The Georgia Bureau of Investigation released the cause of death for a Georgia Southern University student who was found dead at Freedom’s Landing in September.

The cause of death of GS student Malik Jones, 20, was ruled as natural causes due to a cardiac arrhythmia, or Sudden Cardiac Death, according to the autopsy report by the Georgia Bureau of Investigation.

The autopsy report

The report stated that Jones’ had no previous history and his blood work was negative for alcohol, certain drugs and opioids.

However, Jones’ did have marijuana in his system, according to the report.

Joni Skipper, the regional medical examiner who performed Jone’s autopsy, said that it was not likely that marijuana contributed to his death but said that drug use, both therapeutic and recreational, always involves some degree of risk.

Jones’ mother, Lucinda Scotland, said in a previous interview that Jones had recently become a vegan.

Skipper said that this dietary change most likely did not contribute to Jones’ death but still can have a medical affect.

“Sudden and extreme changes in a person’s diet may lead to electrolyte abnormalities that rarely can be life-threatening,” Skipper said.

Skipper stated in the report that the arrhythmia was most likely caused by a genetic factor.

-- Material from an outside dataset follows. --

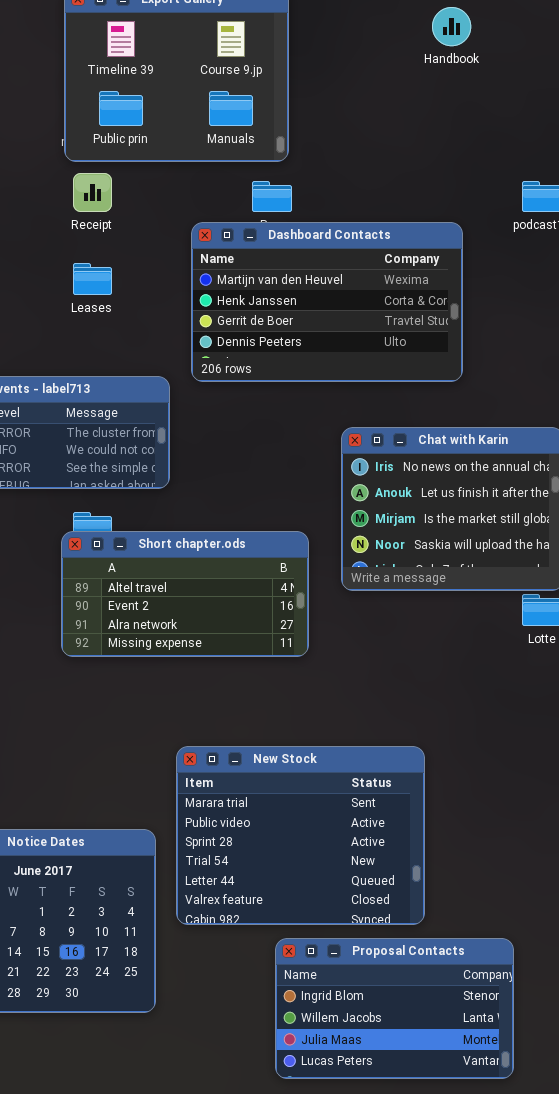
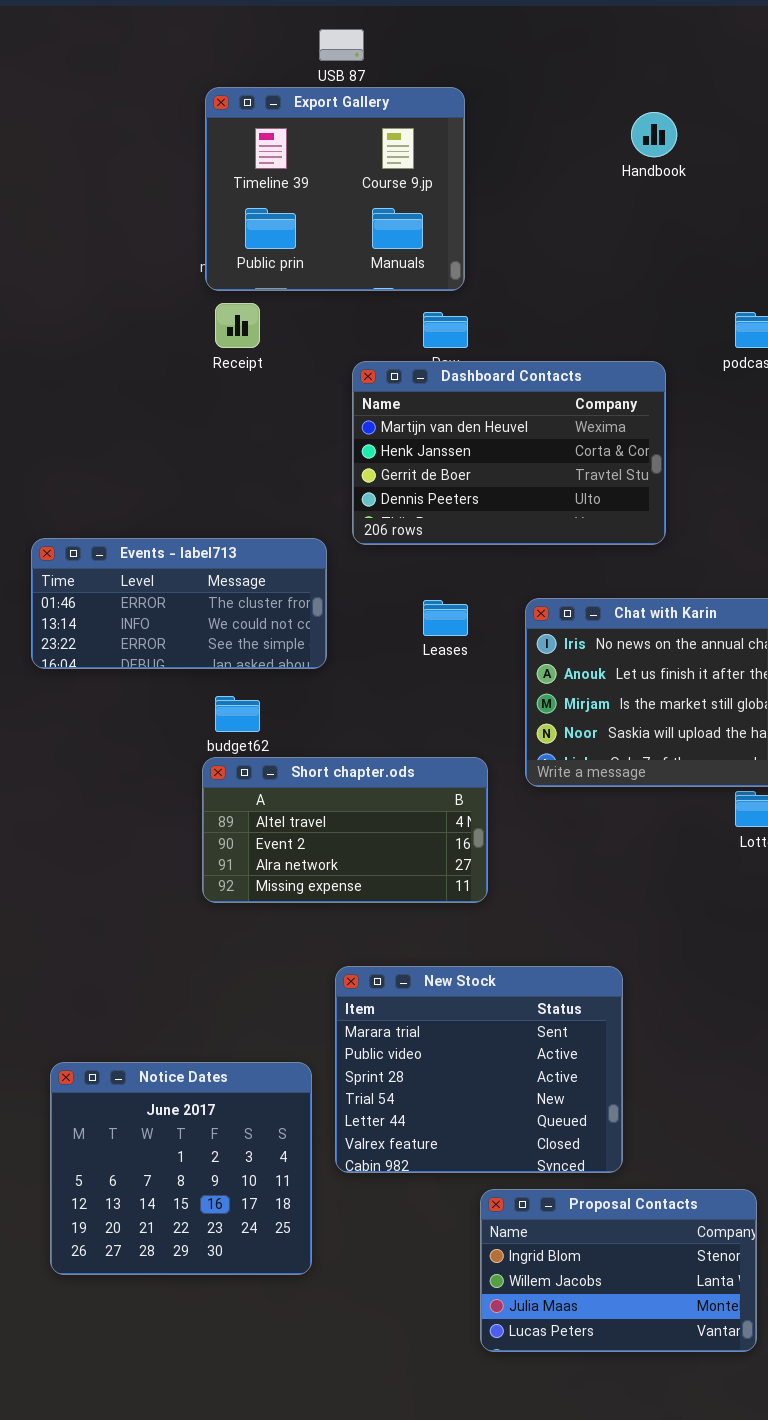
Leases: [73,263,112,295] -> [423,600,468,636], moved
Short chapter.ods: [61,531,309,657] -> [202,757,488,903], moved
Proposal Contacts: [275,938,514,1079] -> [480,1189,757,1352], moved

“Many etiologies of Sudden Cardiac Death in the young have a genetic component,” Skipper said in the report. “First-degree relatives may need to consider consulting with a physician regarding risk assessment and therapy for surviving family members.”

A closer look at arrhythmia

An arrhythmia is caused by a disruption of your heart’s normal electrical system, which regulates the heart rate and heart rhythm.

Skipper said that SCD in the people under 35 years of age may be divided into three groups, all of which have genetic components:

  • Those due to a cardiomyopathy
  • Those due to premature coronary artery disease
  • Those associated with the primary arrhythmia syndromes

“When a heart is structurally normal and the coronary arteries show no significant disease, a primary arrhythmia syndrome may be present,” Skipper said. “Much research has been done to identify mutations in genes involved in the conduction system of the heart, and genetic testing of family members may be appropriate in select cases.”

Skipper said that cardiac arrhythmia can be identified from a electrocardiogram, or an EKG. The results may indicate a structural abnormality in the heart or an abnormal rhythm that can be treated.

Symptoms may include chest pain, dizziness, rapid heart beat, and shortness of breath, particularly with exertion.

Remembering Malik Dante Jones

Jones was a junior business administration and management major and hoped to one day open his own car dealership.

Jones’ mother, Lucinda Scotland, said in a previous interview that her son was a vegan, car enthusiast and lover of life.

Scotland could not be reached for further comment at this time.

Breanna Bennett, a friend of Jones and a junior and mechanical engineering major at GS, said in a previous interview that Jones was a good friend and more.

“He’d always find some way to put a smile on your face,” Bennett said. “Malik Dante Jones was the sweetest person you’d ever meet.”

Jones was laid to rest in his home state of Newark, New Jersey.